From an internal email of a very very big corporate company
Incident Background:
BIGPROJECT has been unavailable since APAC SOD due to a data refresh activity being wrongly triggered in from UAT to Production environments.Business Impact
- BIGPROJECT is unavailable for all users in the bank
- BIGPROJECT2 platform which sits on BIGPROJECT is unavailable this includes the Click-to-chat serviceCurrent Status
- Initial attempt of flashback Database to restore from the last good restore point failed due to errors due to absence of flashback logs– this was a quicker option, but now ruled out.
- Currently going ahead with full restoration in the Primary database – this activity is tentatively supposed to take 8-9 hours (in place of 6 hours earlier mentioned)
[…manual recovery instruction follows… ]
After 5 hours in another email they dare to say:
- Currently 32% of database back up is completed and will take approximately 8-14 hours.
Let’s explain
BIGPROJECT is THE trouble ticketing + change management internal software, so entire bank cannot delivery software today…
So what happen?
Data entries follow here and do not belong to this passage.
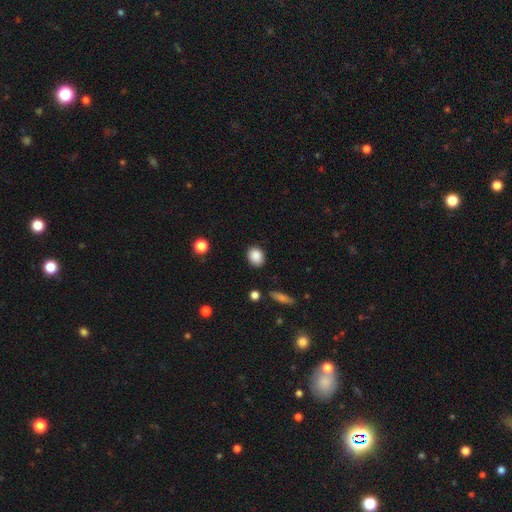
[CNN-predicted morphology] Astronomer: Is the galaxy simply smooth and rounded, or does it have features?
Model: smooth — 88%.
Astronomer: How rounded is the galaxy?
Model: in between — 54% (runner-up: round, 45%).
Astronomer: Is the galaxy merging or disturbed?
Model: none — 86%.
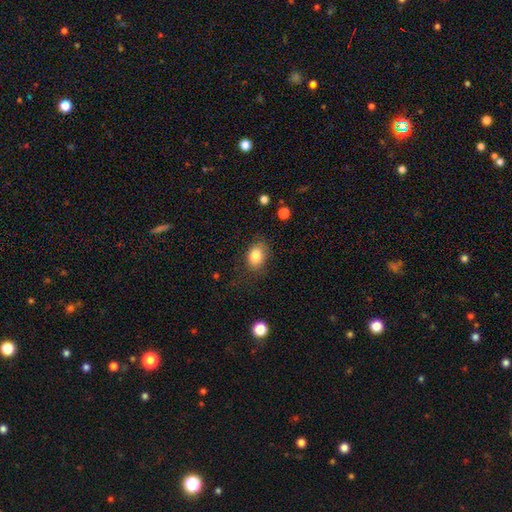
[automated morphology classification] A smooth galaxy with no disk features (84%) that is in between round and cigar-shaped (70%).

Vote fractions:
- Smooth or featured? smooth: 84% / star or artifact: 9% / featured or disk: 7%
- How rounded? in between: 70% / round: 29% / cigar-shaped: 1%
- Merging? none: 75% / minor disturbance: 18% / major disturbance: 6% / merger: 1%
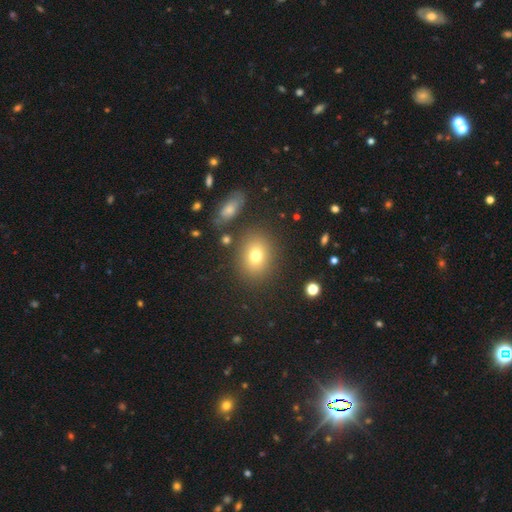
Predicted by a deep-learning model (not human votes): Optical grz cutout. It shows a smooth galaxy with no disk features (74%) that is round (51%). Merging: none (82%).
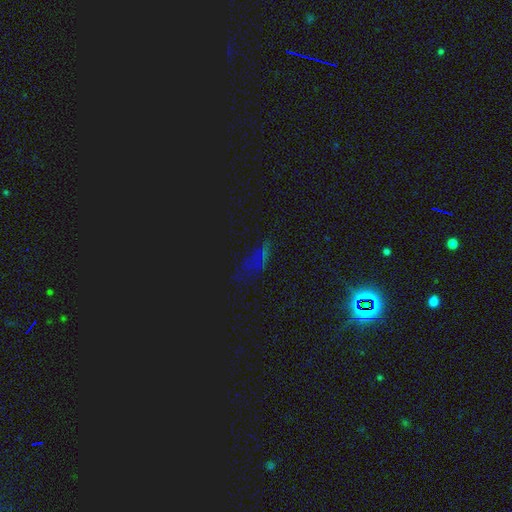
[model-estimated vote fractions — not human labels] star or artifact 64%, smooth 24%, featured or disk 12%.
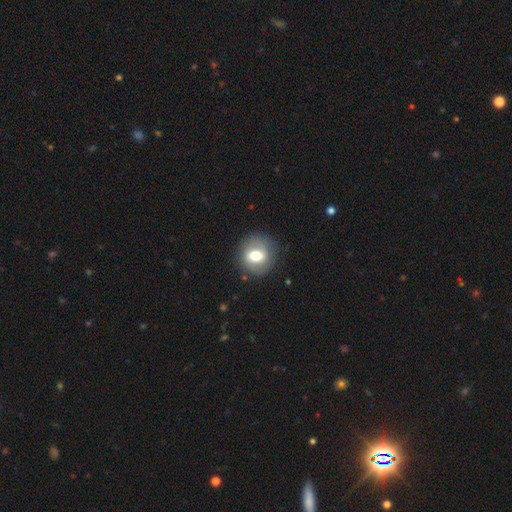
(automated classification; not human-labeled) Q: Smooth or featured?
A: smooth (63%); runner-up: featured or disk (29%)
Q: How rounded?
A: round (77%); runner-up: in between (22%)
Q: Merging?
A: none (84%); runner-up: minor disturbance (11%)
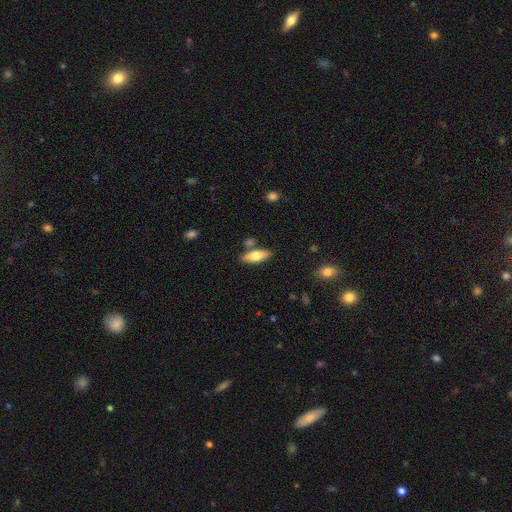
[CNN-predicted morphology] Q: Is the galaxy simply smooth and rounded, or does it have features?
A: smooth — 65%.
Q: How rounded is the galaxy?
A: in between — 57%.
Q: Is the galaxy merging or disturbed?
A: none — 78%.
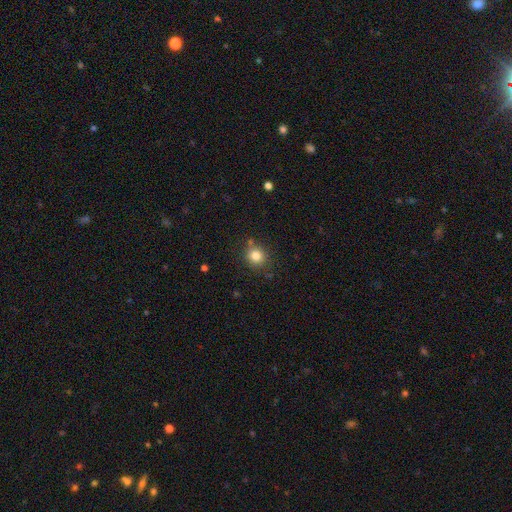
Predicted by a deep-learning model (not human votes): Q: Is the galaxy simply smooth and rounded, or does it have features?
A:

We can try to translate the email in a more “ops-dev” way….
- Someone clicked a button, made a wrong “promote” in production and altered production database schema
- They were unable to restore the database using a trick called Oracle flashback.
- Their recovery strategy will take more then 14 hours to complete.
In the meantime the entire Bank cannot deploy anything.
Hope you did not have some urged need. - Keep in touch for some thrilling news (are you with us? you fainted?)
By the way oracle flashback is not meant to replace your backup.
DevOps is a mental state.
You must have a reasonable fast recovery procedure for mission critical application and it must be completely automatic. No a trial and error approach based on slow tape backups.